* PROBLEM A *
In the forum post below about the rsssf gem, what problem do the new rsssf scripts and repos help with? Answer in one to three sentences.
··· PAGE TEXT
Hello,
I've put together a new rsssf gem [1] that lets you work with rsssf
archive pages.
What's the RSSSF?
RSSSF stands for Rec.Sport.Soccer Statistics Foundation [2]
and collects football (soccer) league tables, match results
and more from all over the world online in plain text for over fifteen years.
Today the rsss archive is the world's largest football data archive.
(Note: I'm not associated with the RSSSF).
Anyways, trying to get any of the plain text datasets into an SQL
database (with tables such as leagues, teams, matches, etc.)?
The new rsssf scripts and repos get you started. Example:
page = RsssfPage.from_url( 'http://www.rsssf.com/tablese/eng2015.html')
schedule = page.find_schedule( header: 'Premier League')
schedule.save( './1-premierleague.txt' )
schedule = page.find_schedule( header: 'FA Cup', cup: true )
schedule.save( './facup.txt' )
Or working in batch (many seasons) using a repo:
repo = RsssfRepo.new( './eng-england', title: 'England (and Wales)' )
repo.fetch_pages
repo.make_pages_report
and so on. Questions? Comments? As always welcome.
All code public domain. Cheers.
[1] https://github.com/sportdb/rsssf
[2] http://www.rsssf.com
······
* PROBLEM B *
From the dataset entries below, pull out the lines from the line with "ORIZZONTI Srl" to the line with "La cuisine marocaine est…", copying them word for word and leaving out the pictures.
··· MATERIAL PROVIDED
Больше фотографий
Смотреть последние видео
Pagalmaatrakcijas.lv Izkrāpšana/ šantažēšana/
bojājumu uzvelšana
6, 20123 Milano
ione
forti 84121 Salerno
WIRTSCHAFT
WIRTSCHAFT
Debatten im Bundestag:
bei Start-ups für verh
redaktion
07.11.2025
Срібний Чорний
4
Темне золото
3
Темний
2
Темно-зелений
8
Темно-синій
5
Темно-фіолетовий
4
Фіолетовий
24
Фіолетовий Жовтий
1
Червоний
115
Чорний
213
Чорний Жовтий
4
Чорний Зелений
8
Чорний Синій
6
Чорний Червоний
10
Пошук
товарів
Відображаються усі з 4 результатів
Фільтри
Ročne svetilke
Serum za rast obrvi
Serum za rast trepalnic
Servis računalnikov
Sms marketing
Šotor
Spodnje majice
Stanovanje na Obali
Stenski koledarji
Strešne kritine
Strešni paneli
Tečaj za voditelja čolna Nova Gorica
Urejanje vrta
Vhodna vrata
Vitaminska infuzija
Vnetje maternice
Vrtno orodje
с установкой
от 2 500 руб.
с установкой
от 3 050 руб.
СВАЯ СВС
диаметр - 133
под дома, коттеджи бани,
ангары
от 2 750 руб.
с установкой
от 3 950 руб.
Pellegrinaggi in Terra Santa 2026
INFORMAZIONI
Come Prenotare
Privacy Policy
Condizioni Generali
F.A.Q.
······
··· MATERIAL PROVIDED
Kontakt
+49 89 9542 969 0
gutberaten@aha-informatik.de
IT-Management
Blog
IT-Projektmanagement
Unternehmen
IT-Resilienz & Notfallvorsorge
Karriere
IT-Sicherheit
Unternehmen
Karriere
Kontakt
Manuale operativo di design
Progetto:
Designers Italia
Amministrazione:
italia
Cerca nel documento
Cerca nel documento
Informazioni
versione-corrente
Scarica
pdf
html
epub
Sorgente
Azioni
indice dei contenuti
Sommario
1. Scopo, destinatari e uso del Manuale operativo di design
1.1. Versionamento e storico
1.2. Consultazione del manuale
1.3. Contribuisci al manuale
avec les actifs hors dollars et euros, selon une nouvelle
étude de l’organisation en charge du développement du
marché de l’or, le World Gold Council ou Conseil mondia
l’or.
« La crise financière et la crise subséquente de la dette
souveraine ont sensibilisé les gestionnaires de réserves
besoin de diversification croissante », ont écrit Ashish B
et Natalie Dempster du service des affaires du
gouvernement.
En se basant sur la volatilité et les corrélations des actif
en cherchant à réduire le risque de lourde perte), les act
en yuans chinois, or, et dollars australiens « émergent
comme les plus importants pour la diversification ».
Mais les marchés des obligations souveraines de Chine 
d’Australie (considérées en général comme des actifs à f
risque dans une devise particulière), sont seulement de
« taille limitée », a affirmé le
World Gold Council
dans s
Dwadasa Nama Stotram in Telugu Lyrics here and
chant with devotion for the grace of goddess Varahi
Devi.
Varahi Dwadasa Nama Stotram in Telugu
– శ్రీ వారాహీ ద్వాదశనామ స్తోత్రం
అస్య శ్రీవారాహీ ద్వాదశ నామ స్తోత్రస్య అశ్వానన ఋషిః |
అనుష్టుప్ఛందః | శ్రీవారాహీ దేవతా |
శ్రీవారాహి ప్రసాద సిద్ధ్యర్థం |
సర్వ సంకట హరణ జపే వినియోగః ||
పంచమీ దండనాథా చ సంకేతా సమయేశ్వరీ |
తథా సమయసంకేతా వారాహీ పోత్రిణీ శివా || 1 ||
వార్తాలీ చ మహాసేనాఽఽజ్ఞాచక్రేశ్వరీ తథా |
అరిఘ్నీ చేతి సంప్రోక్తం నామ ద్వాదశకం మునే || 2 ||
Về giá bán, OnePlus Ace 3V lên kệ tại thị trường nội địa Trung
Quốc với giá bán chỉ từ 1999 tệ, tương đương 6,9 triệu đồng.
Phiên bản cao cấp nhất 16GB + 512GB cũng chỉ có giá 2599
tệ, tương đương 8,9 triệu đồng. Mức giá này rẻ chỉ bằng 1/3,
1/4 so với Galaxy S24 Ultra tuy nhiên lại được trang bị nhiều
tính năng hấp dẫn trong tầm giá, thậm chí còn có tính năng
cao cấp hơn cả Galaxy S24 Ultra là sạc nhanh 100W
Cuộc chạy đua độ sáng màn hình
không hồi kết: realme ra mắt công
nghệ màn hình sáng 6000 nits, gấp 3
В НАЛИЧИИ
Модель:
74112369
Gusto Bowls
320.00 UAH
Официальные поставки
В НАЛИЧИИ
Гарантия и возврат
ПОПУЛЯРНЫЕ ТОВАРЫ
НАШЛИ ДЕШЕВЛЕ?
······
··· MATERIAL PROVIDED
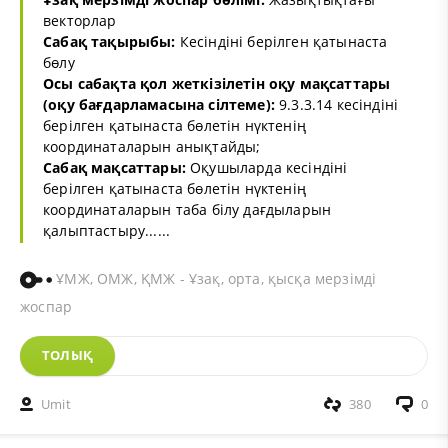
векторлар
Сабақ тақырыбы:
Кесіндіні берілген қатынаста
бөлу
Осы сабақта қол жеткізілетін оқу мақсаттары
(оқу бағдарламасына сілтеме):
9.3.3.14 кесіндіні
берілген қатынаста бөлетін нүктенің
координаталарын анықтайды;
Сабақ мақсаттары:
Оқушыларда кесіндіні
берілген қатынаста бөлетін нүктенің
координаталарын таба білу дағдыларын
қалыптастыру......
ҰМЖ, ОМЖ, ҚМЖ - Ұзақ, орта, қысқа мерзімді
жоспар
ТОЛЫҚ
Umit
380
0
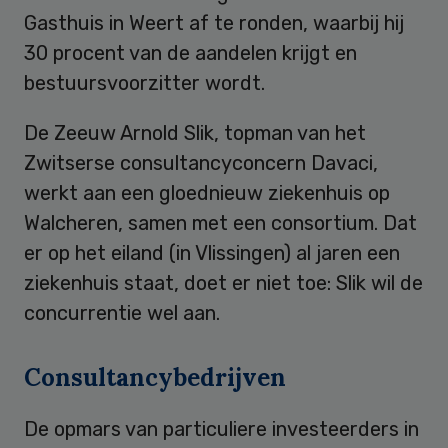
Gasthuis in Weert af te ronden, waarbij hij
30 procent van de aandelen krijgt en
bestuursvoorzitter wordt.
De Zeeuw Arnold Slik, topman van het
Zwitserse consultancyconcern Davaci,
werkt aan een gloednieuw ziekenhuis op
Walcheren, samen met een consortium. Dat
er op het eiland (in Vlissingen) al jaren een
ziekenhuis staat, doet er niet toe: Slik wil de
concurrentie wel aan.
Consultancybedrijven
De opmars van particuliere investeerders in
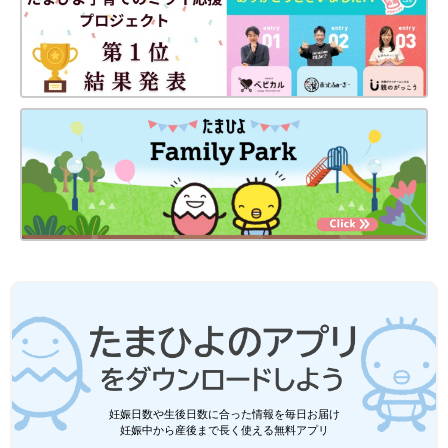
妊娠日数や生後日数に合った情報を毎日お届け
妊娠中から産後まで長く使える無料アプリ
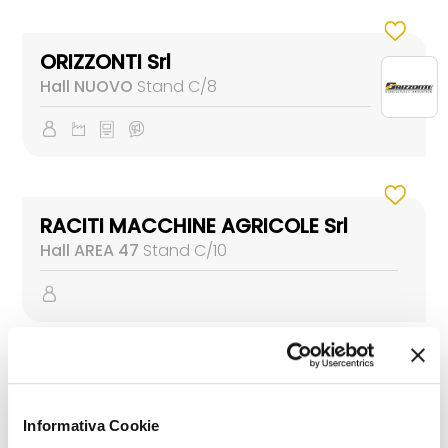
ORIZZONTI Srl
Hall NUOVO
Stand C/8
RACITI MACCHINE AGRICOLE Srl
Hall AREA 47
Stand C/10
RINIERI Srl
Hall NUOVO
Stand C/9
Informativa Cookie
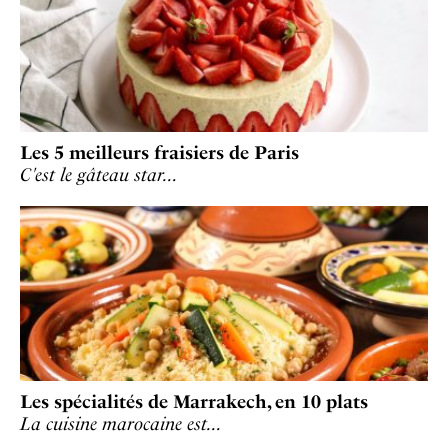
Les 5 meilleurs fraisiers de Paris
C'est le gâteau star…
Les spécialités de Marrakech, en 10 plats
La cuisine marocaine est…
······
* PROBLEM SOLUTION A *
They help you get started when you want to move the RSSSF plain text datasets into an SQL database with tables such as leagues, teams and matches.

* PROBLEM SOLUTION B *
ORIZZONTI Srl
Hall NUOVO
Stand C/8
RACITI MACCHINE AGRICOLE Srl
Hall AREA 47
Stand C/10
RINIERI Srl
Hall NUOVO
Stand C/9
Informativa Cookie
Les 5 meilleurs fraisiers de Paris
C'est le gâteau star…
Les spécialités de Marrakech, en 10 plats
La cuisine marocaine est…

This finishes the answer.